Figure 12. ANN force error and force sensor error as function of time.

This simplified predictive control based on artificial neural networks can be considered as efficient for controlling SMA actuators, as long as the ANNs were previously well trained.

It was experimentally found that an increase in the number of hidden layers for both recurrent and feedforward type networks does not provide a significant improvement in power estimation performance. Furthermore, the use of recurrent ANNs did not prove to be more efficient than feedforward ANNs. Therefore, taking these data as a basis, the feedforward type ANN with one hidden layer is chosen for implementation of the sensor for electrical resistance feedback, aiming at simplicity of implementation and lower computational processing cost.

Conclusion

The use of Artificial Neural Networks was efficient for reproducing the non-linear and hysteretic behavior of a SMA spring in two ways: first the ANN is a suitable force sensor using electric resistance and second, it serves as a model of a simplified predictive controller. In addition, electric resistance variation as well as the simplified controller allow the use of neural networks with simpler topology throughout the sensing and control process. This provides the advantage of using simpler and cheaper processors for the implementation of the system.

The SMA spring hysteresis has shown repetitive when analyzing the force and electric resistance variations. It can be expected that similar results will be obtained for other SMA actuators, such as SMA wires or SMA beams. Obviously different actuators require new training processes.

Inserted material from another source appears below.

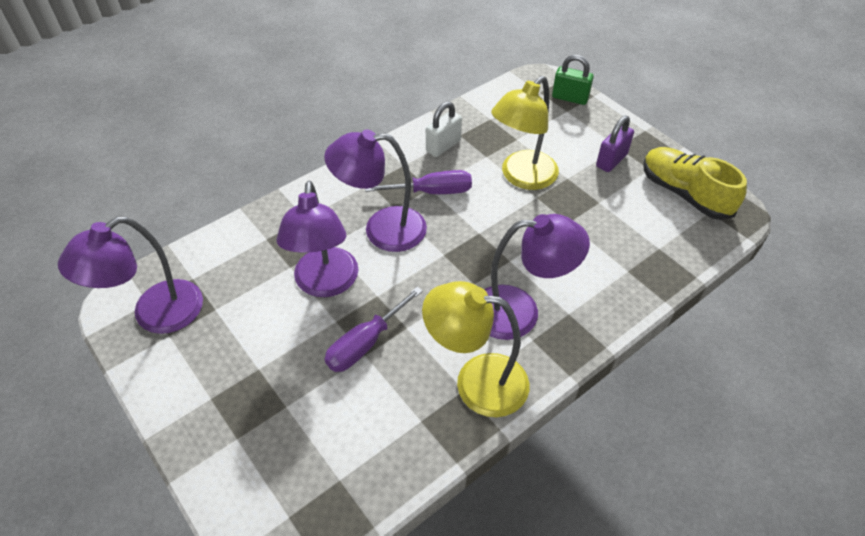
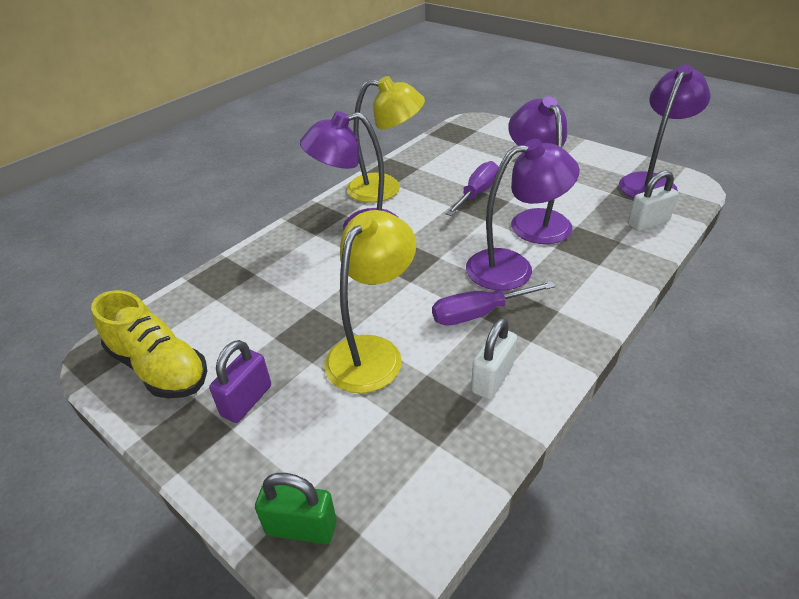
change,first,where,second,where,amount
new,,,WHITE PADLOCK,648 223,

In addition, if the ANN weights are well tuned, the use of electric resistance feedback has shown to be more efficient than the use of a load cell. Also, electric resistance feedback as network input should be more efficient than other variables, such as temperature or strain. This methodology may eliminate the need for other sensors in the electronic instrumentation of SMA actuators. Thus, equipment based on SMA actuators could be designed in a simpler, cheaper and more efficient way.

Disclosure Statement

No potential conflict of interest was reported by the author(s).

Additional information

Funding

This study was financed in part by the Coordenação de Aperfeiçoamento de Pessoal de Nível Superior - Brasil (CAPES) - Finance Code 001.